How to Support Friends Who Choose Not to Get Married

bride and bridesmaids with flowers

Yesterday was my anniversary. It’s been four years since I took my first grown up day off from work so that Michael and I could sneak off to City Hall and get married “for the insurance benefits.” And three years since our wedding, where we solidified our legal commitment with a ceremony that was so joyful it felt like being inside love’s mouth.

It’s an interesting thing being the first of your friends to get married. We were so young when we did it that Michael and I never felt any of the cultural pressures surrounding marriage that we talk about here so often. If anything, we experienced a little of the opposite from those who thought we might be too young (though luckily we didn’t get too much of that). And for a while, we were the only ones we knew who were even entertaining the idea of marriage, so the institution felt a little like it belonged to us exclusively. (Ok, and billions of other people across the globe too, but who’s counting?)

But these days my Facebook wall is blowing up with announcements of my former classmates getting engaged, getting married, having babies, and now I don’t feel like so much of an anomaly. And it’s kind of weird. If marriage used to feel like it belonged to just me, now it’s part of the collective conscious of my social group. And with the presence of social media, I feel like we are all aware of each other’s weddings and marriages in a way that wasn’t so ten or twenty years ago.

Which isn’t to say that this bothers me. It’s just peculiar in the way that it’s peculiar going from being an only child to being part of a big blended family. My frame of reference is off, but not necessarily in a bad way.

But I can tell it’s getting to my friends. You see, I might have gotten married at twenty-two, but I was definitely the odd man out. Most of my very best friends are men and women who aren’t sure that marriage is ever going to be the right choice for them. And now that they are hitting their mid-to-late twenties, they’re starting to feel the push. The “doesn’t it seem like everyone around me is getting married” push. And while I’ve always supported their choice to not pursue marriage, I’m a little afraid that by the very nature of my being married, I might represent that push too.

And part of the problem is, of course, that I don’t have a way, socially, to show my support for these friends. (Other than perhaps not setting them up on dates they don’t want to go on, or ever giving them the “One day it’ll be your turn” face.) I mean, there’s no “Congratulations for doing what feels right for you” party that comes with penis straws and tiaras.

And yet, it was my non-marrying friends who were the most supportive of Michael and me when we got engaged. (I think I called one of them up immediately following our engagement and breathlessly asked, “I’m engaged!

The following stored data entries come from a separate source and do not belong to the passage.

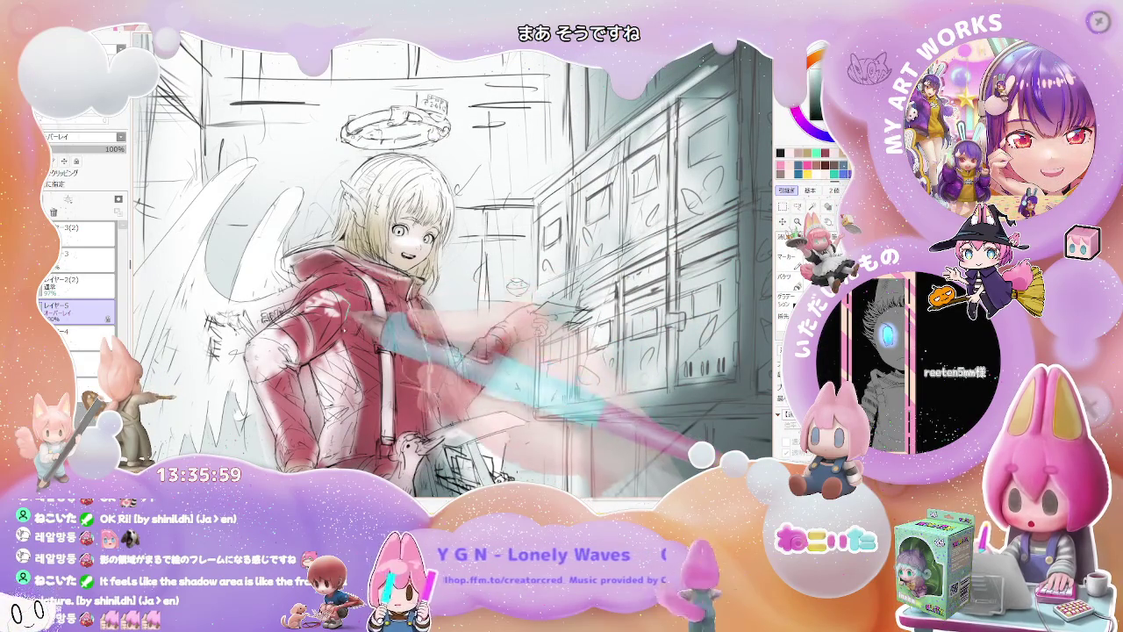
Step: Shrink the brush to size 4 and tilt the view counterclockwise
key(bracketright)
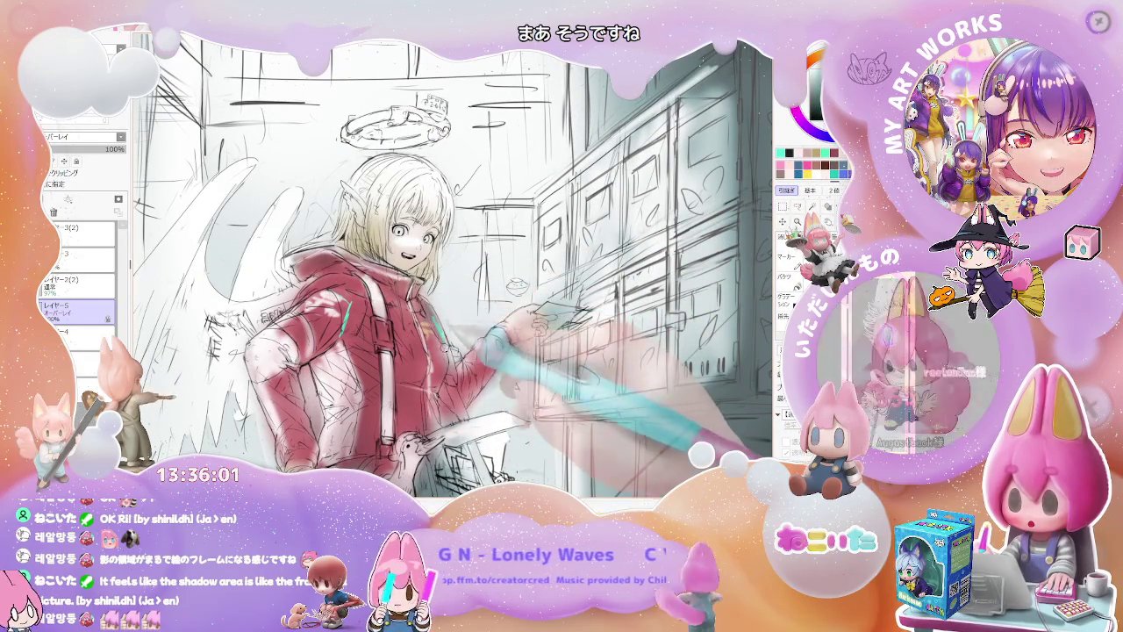
key(minus)
key(minus)
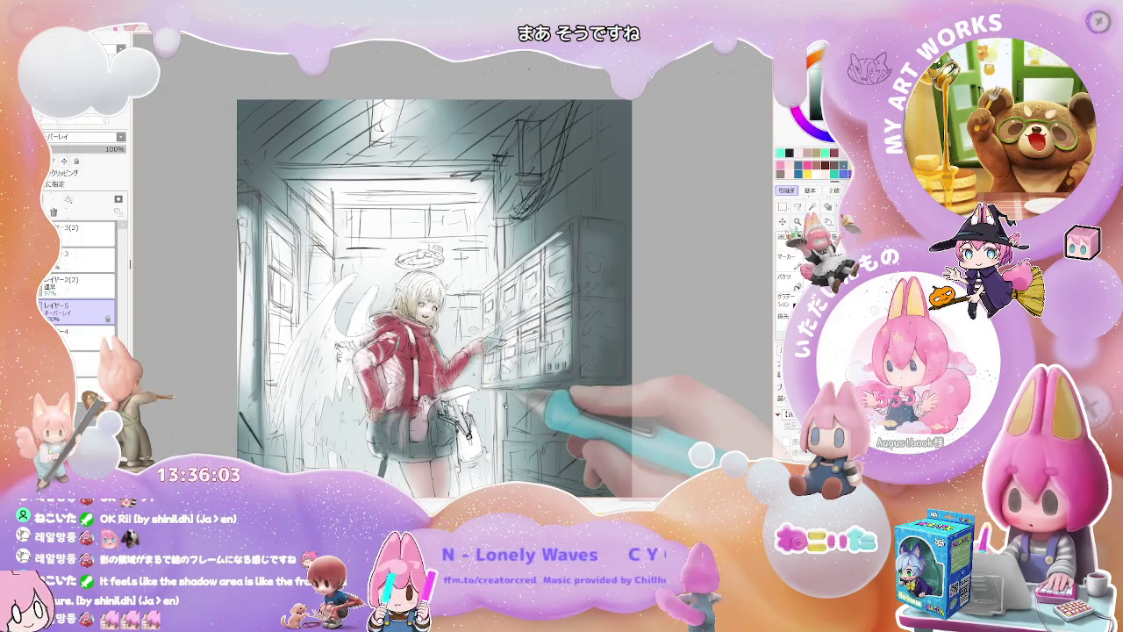
key(Delete)
key(Delete)
key(Delete)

That’s ok, right?!”) They threw parties in our honor just because, and they asked the world to celebrate for us. They served as our witnesses, our maid of honor, our best man. And they cried harder than anyone else when we said our vows.

And while I’ve had countless opportunities to tell Michael how I feel about him these past four years, I haven’t had the chance (not publicly at least) to tell my non-marrying friends just how much their support means to me.

So today, the day after my anniversary, felt like an appropriate time to do so. And maybe, to return the favor.

Dear Friends Who Think They May Never Want To Get Married,

First, let me say thank you. Thank you for supporting Michael and me over the past ten years, when we first started dating in high school, then when we decided to try a long-distance relationship in college, and then when we decided to get married at the oh-so-mature ages of twenty-two and twenty-five. You never tried to convince us that we wouldn’t succeed together, because you don’t buy into the bullshit that love should follow a set of rules, or that everyone has to follow the same path to happiness. And I love that. In fact, Michael and I never would have made it this far without you there reminding us how important it is to do what feels authentic to us.

I’d also like thank you for the incredible support you showed us during the grueling process of planning our wedding. Thank you for not hesitating for even a second when we called you up and asked if you’d play witness at our impromptu secret elopement. Thank you for saying yes when we asked you to be our best man and maid of honor, even though you hate wearing ties. Thank you for staying up until the wee hours of the morning making invitations with me, for an event celebrating an institution you’re not even sure you believe in, because even though you don’t believe in the institution, you believe in what Michael and I have together.

In the next few years, you might come under some fire for not “settling down.” I want you to know that I’m ready to call bullshit when it happens. I need you to know that I don’t think you ever need to get married, if marriage is not what you want for yourself. I promise never to treat you like you’ve failed at some test, or like you’re an incomplete person, just because you haven’t succumbed to monogamy. And I promise to stand up for you if my family, or your family, ever suggests that marriage might be the next logical step in your life (because it’s not, unless you want it to be).

And in the next few years, if the world tries to make you feel less proud of your accomplishments, because you’re still “missing” part of the equation? I. Will. Shut. That. Shit. Down.

And if you do one day choose to get married, for whatever reason, I promise not to treat you like I knew it was going to happen all along. Because that’s just obnoxious.

In short, I promise to support you in all the ways that you’ve supported me, and to do it without question.

And if you ever call me at six o’clock in the evening on a Wednesday and ask me to buy up thirty pashmina scarves and take them on a flight to Maine for you, I won’t even bat an eyelash.